Wenn aber die Gasversorgung wirklich ins Stocken gerät . . ., wann würde die BASF in der Produktion ihre Schmerzgrenze erreichen? Fällt der Standort Ludwigshafen völlig aus? Sollte die Bundesregierung die Notfallstufe für die Gasversorgung beschließen, setzt die BASF ihren „Sonder-Alarmplan Erdgas” in Kraft. Dieser Plan regelt laut NZZ detailliert, „wie auf eine Erdgaskürzung oder Druckschwankungen reagiert würde”. Weitere Maßnahmen könnten sein: Heizöl oder mineralölbasierte Rohstoffe ließen sich in bestimmten Produktionsanlagen als Rohstoff oder Energieträger einsetzen. Zum Beispiel im Kraftwerk Schwarzheide, wo Heizöl Erdgas ersetzen könnte, um Strom und Dampf zu erzeugen. Und es gibt auch eine globale Perspektive: Käme es zu einem Ausfall europäischer Kapazitäten, ließe sich das zum Teil durch Standorte in den USA oder Asien ausgleichen.

Wo liegt aber die Schmerzgrenze? Bei rund 50 Prozent! Der Verbund-Standort in Ludwigshafen hat etwa 200 Produktionsbetriebe. Um sie am Laufen zu halten, ist es nötig, die Anlagen kontinuierlich mit Erdgas zu versorgen.
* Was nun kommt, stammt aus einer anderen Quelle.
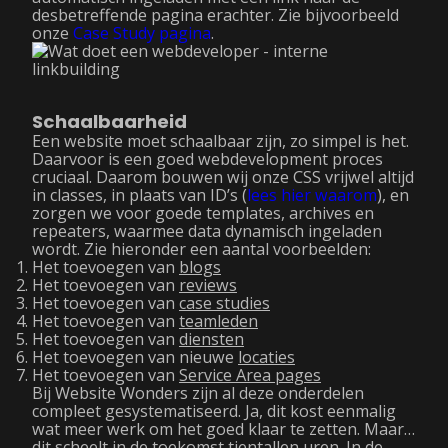
desbetreffende pagina erachter. Zie bijvoorbeeld
onze
Case Study pagina
.
Schaalbaarheid
Een website moet schaalbaar zijn, zo simpel is het.
Daarvoor is een goed webdevelopment proces
cruciaal. Daarom bouwen wij onze CSS vrijwel altijd
in classes, in plaats van ID’s (
lees hier waarom
), en
zorgen we voor goede templates, archives en
repeaters, waarmee data dynamisch ingeladen
wordt. Zie hieronder een aantal voorbeelden:
Het toevoegen van
blogs
Het toevoegen van
reviews
Het toevoegen van
case studies
Het toevoegen van
teamleden
Het toevoegen van
diensten
Het toevoegen van nieuwe
locaties
Het toevoegen van
Service Area pages
Bij Website Wonders zijn al deze onderdelen
compleet gesystematiseerd. Ja, dit kost eenmalig
wat meer werk om het goed klaar te zetten. Maar…
dit scheelt in de toekomst tientallen uren. In de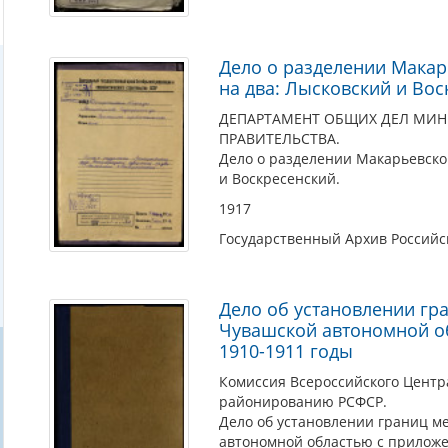
Дело о разделении Макар
на два: Лысковский и Во
ДЕПАРТАМЕНТ ОБЩИХ ДЕЛ МИН
ПРАВИТЕЛЬСТВА.
Дело о разделении Макарьевско
и Воскресенский.
1917
Государственный Архив Россий
Дело об установлении гр
Чувашской автономной о
1910-1911 годы
Комиссия Всероссийского Центр
районированию РСФСР.
Дело об установлении границ м
автономной областью с приложе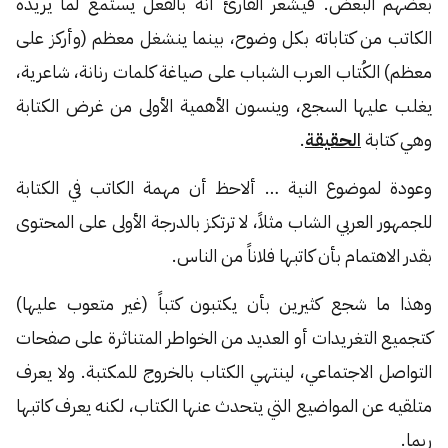
بعضهم البعض. فيشعر القارئ أنه بالفعل يستمع لما يريده
الكاتب من كتاباته بكل وضوح، بينما ينشغل معظم (وأركز على
معظم) الكُتاب العرب الشباب على صياغة كلمات رنانة، شاعرية،
يغلب عليها السجع، وينسون الأهمية الأولى من غرض الكتابة
وهي كتابة
الحقيقة
.
وعودة لموضوع النية … ألاحظ أن مهمة الكاتب في الكتابة
للجمهور العربي الشاب مثلاً، لا ترتكز بالدرجة الأولى على المحتوى
بقدر الاهتمام بأن كاتبها فلاناً من الناس.
وهذا ما شجع كثيرين بأن يكتبون كتباً (غير متعوب عليها)
كتجميع التغريدات أو العديد من الخواطر المتناثرة على صفحات
التواصل الاجتماعي، لينتهي الكتاب بالخروج للمكتبة. ولا يعرف
متلقيه عن المواضيع التي يتحدث عنها الكتاب، لكنه يعرف كاتبها
ربما.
Dafür sind „etwa 50 Prozent unseres maximalen Erdgasbedarfs” notwendig, schreibt die BASF.

Notfallplan für die Gasversorgung

1 Frühwarnstufe: „Es liegen konkrete, ernstzunehmende und zuverlässige Hinweise darauf vor, dass ein Ereignis eintreten kann, welches wahrscheinlich zu einer erheblichen Verschlechterung der Gasversorgungslage sowie wahrscheinlich zur Auslösung der Alarm- beziehungsweise der Notfallstufe führt.“

2 Alarmstufe: „Es liegt eine Störung der Gasversorgung oder eine außergewöhnlich hohe Nachfrage nach Gas vor, die zu einer erheblichen Verschlechterung der Gasversorgungslage führt, der Markt ist aber noch in der Lage, diese Störung oder Nachfrage zu bewältigen, ohne dass nicht marktbasierte Maßnahmen ergriffen werden müssen.“

3 Notfallstufe: „Es liegt eine außergewöhnlich hohe Nachfrage nach Gas, eine erhebliche Störung der Gasversorgung oder eine andere beträchtliche Verschlechterung der Versorgungslage vor“. Weil die Gasversorgung aber trotz aller umgesetzten „einschlägigen marktbasierten Maßnahmen“ nicht ausreicht, um die Nachfrage zu decken, müssen „nicht marktbasierte Maßnahmen“
ergriffen werden. Das bedeutet: Der Staat greift ein, um die Gasversorgung sicherzustellen.